Virginia Fights to Keep Low IQ Inmate on Death Row

May 15, 2012

A northern Virginia man on death row for killing a Lynchburg couple should not be able to claim he's too mentally challenged to be executed because he waited too late to produce evidence of his low IQ, attorneys for the state told a federal appeals panel on Tuesday.

The state attorney general's office is fighting to keep Leon Winston on death row for the shooting deaths of Anthony and Rhonda Robinson in 2002. Rhonda Robinson, who was pregnant, was shot to death in front of her 4- and 8-year-old daughters.

A panel of the 4th U.S. Circuit Court of Appeals sent Winston's case back to the federal district court in Roanoke two years ago to examine claims that Winston had scored a 66 on an IQ test as a teenager, which would put him below the score of 70 that is Virginia's threshold for mental retardation. The U.S. Supreme Court ruled in 2002 that executing the mentally retarded amounts to cruel and unusual punishment and is unconstitutional.

The federal court last year said Winston could appeal his death sentence based on the new evidence. The state appealed, arguing that a U.S. Supreme Court decision issued after the appeals court ordered the review has severely limited the kinds of evidence that can be considered on appeal. That sent the case back to the 4th Circuit on Tuesday.

While the judges acknowledged the new rule "drastically limited" what can be considered during a federal appeal, they also questioned the state on how it could argue against trying to figure out if someone should be exempt from execution.

"Here's unreasonable. We have evidence of someone scoring a 66 — well under Virginia's standard — and you're going to let that person be executed," Judge Roger L. Gregory asked Katherine Burnett, senior assistant attorney general.
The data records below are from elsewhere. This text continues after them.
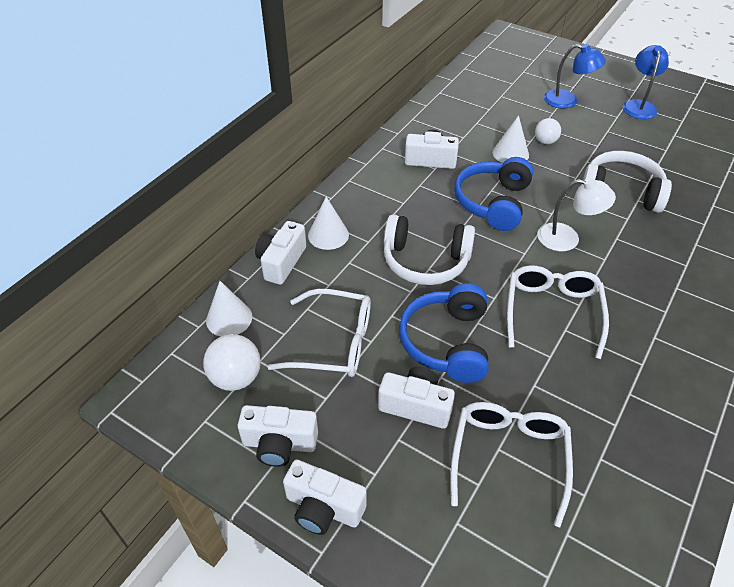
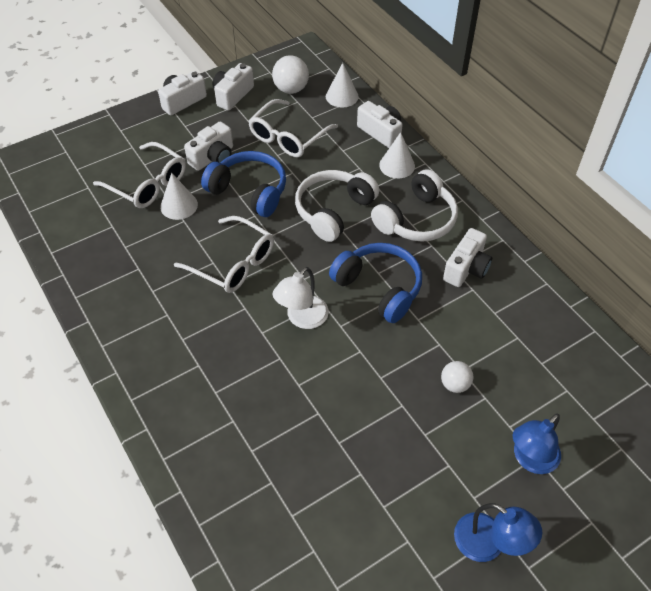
camera: 115 degrees right, 5 degrees up
(510, 153) = (447, 340): white cone -> white cone (179, 205)
(621, 192) = (338, 405): white headphones -> white headphones (416, 219)

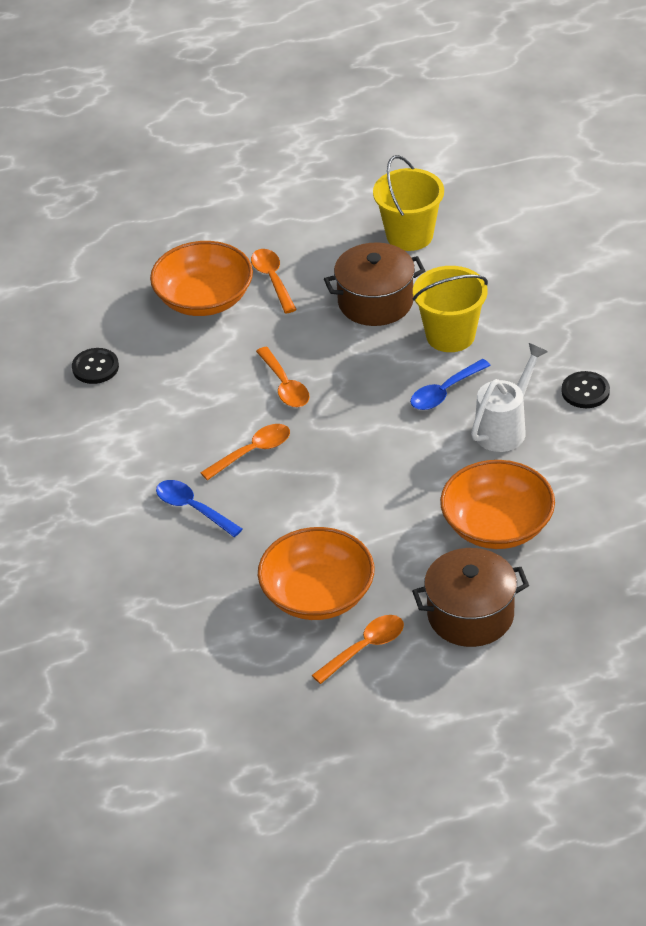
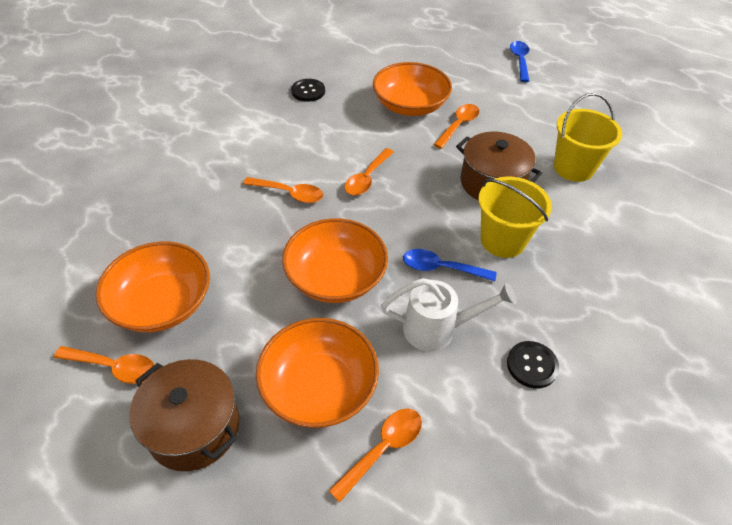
camera: 50 degrees right, 5 degrees up
(192, 508) = (212, 191): blue spoon -> blue spoon (520, 61)
(392, 465) = (335, 277): none -> orange bowl
(581, 512) = (383, 449): none -> orange spoon

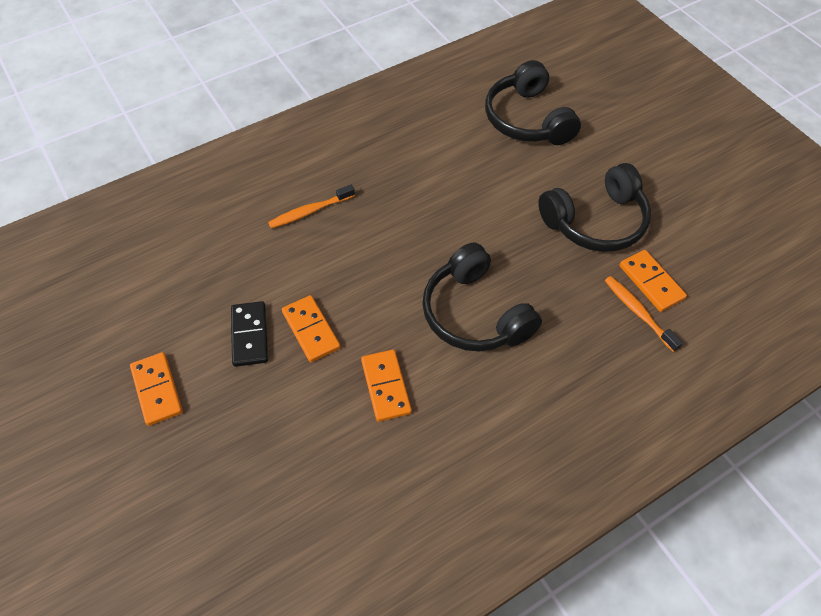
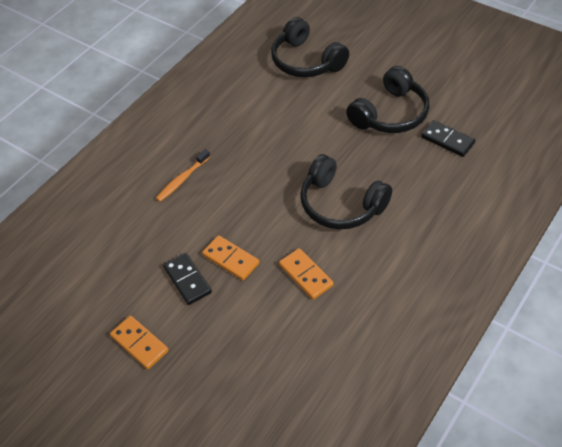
camera: 20 degrees left, 5 degrees down
(638, 312) = (449, 162): orange toothbrush -> none
(651, 282) = (447, 140): orange domino -> black domino

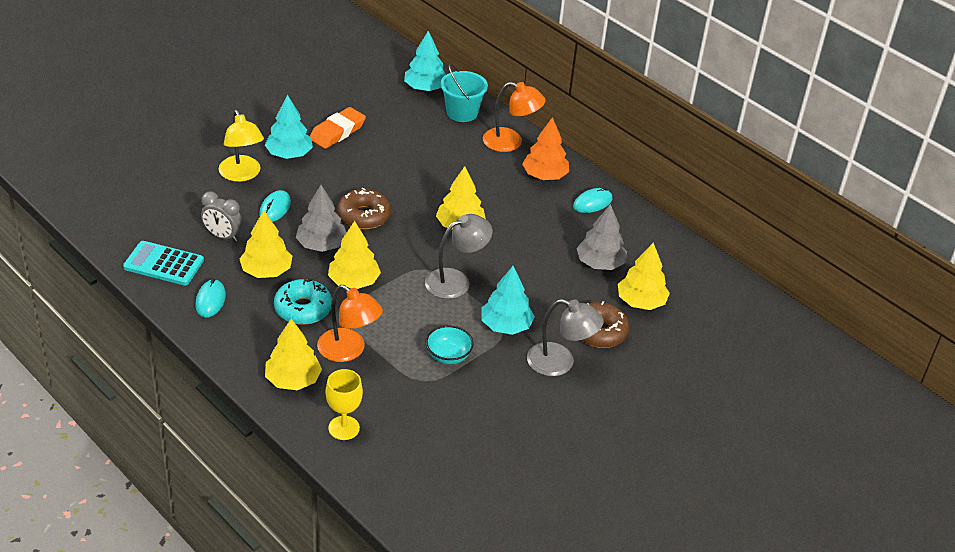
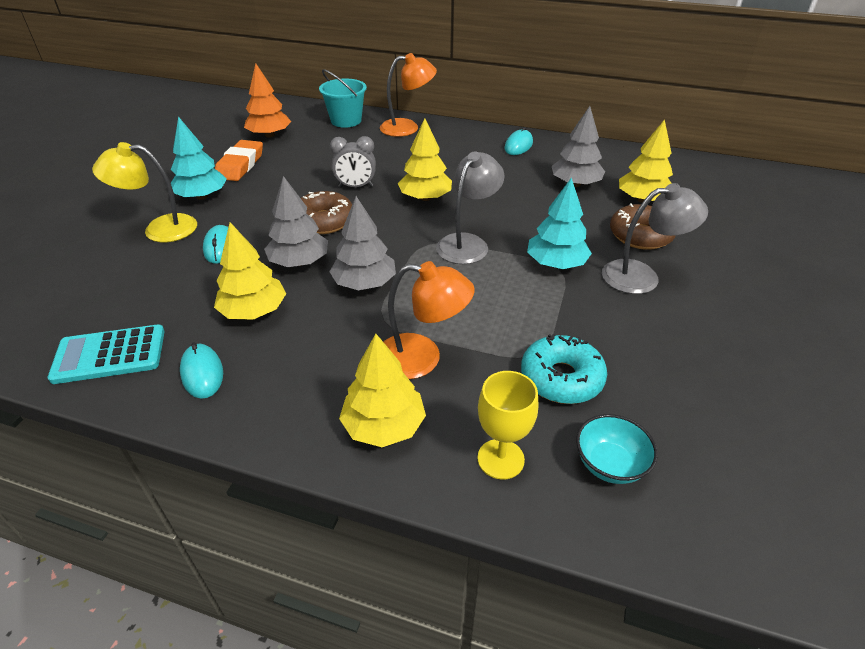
camera: 25 degrees left, 0 degrees up
(222, 236) = (173, 295): grey clock -> grey clock (356, 187)
(242, 174) = (159, 229): yellow lamp -> yellow lamp turned 135 degrees clockwise
(303, 309) = (329, 334): turquoise donut -> turquoise donut (561, 378)
(354, 281) = (364, 283): yellow tree -> grey tree
(425, 88) = (298, 114): turquoise tree -> none
(448, 356) = (533, 316): turquoise bowl -> turquoise bowl (609, 464)
(545, 175) = (459, 140): orange tree -> orange tree (269, 135)

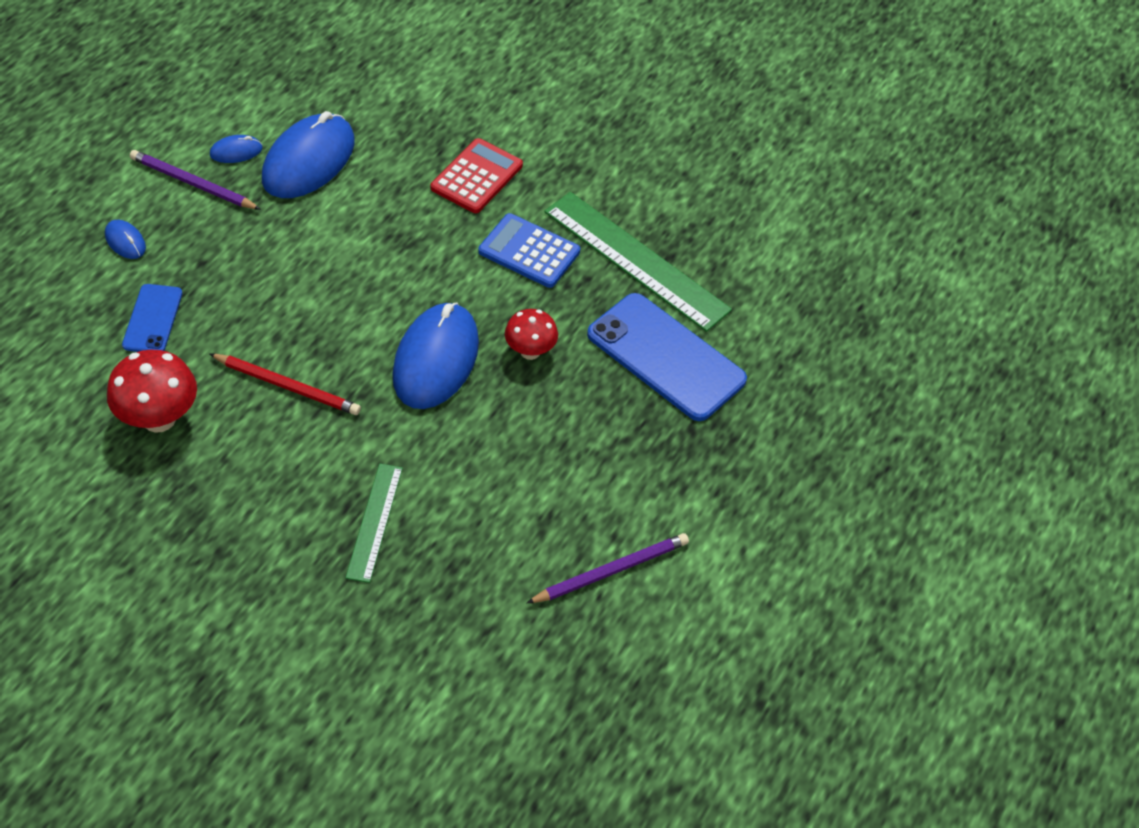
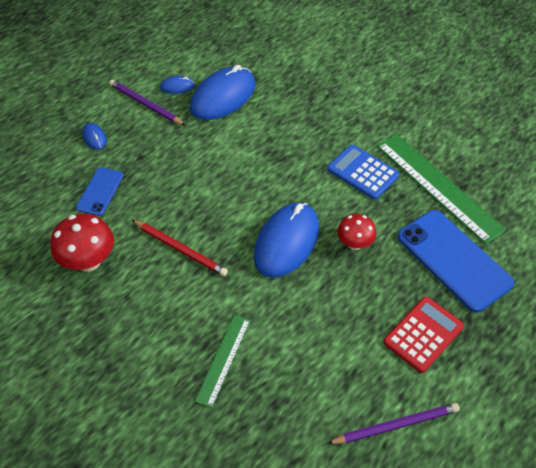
camera: 15 degrees right, 0 degrees up
(477, 177) = (333, 118): red calculator -> red calculator (423, 334)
At issue is whether the claim of mental retardation was considered by the Supreme Court of Virginia. If so, then the new ruling bars the federal courts from considering new evidence on that claim.

At his trial, Winston's attorneys did not pursue a retardation claim, even though an expert had described him as mildly retarded. The only three intelligence quotient test scores they had at the time put Winston slightly above 70.

"The jury never heard the words 'mentally retarded,'" Jennifer L. Givens, an attorney for Winston, told the panel.

The state argues that Winston's trial lawyers knew about the retardation claim but refused to press it because their mental health expert did not think they could prove it. In fact, the expert said he thought Winston, rather than being mentally retarded, suffered from an antisocial personality disorder, if not psychopathy.

Winston's attorneys did bring up the issue during his state appeals. They presented to the Virginia Supreme Court a cover page from a Fairfax County Public Schools special education form that indicated Winston had mild mental retardation, but his attorneys said the test scores and other data relied on to reach that determination could not be found. The test in which Winston scored the 66 wasn't found until his federal appeals were under way.

Burnett, the attorney for the state, said evidence that Winston was retarded was "clearly and squarely" presented to the Virginia Supreme Court and the court rejected it.

"Albeit on insufficient evidence," interjected Judge Albert Diaz.

"I don't see how it's a new claim," he added. "It's new evidence on the same claim."

Burnett argued that because the claim was before the state Supreme Court, the only way to reach the conclusion that there was an error "is by an application of hindsight that is not permitted" because of the new rule.

Winston's attorneys are asking for a new sentencing.

The appeals court typically rules several weeks after hearing arguments.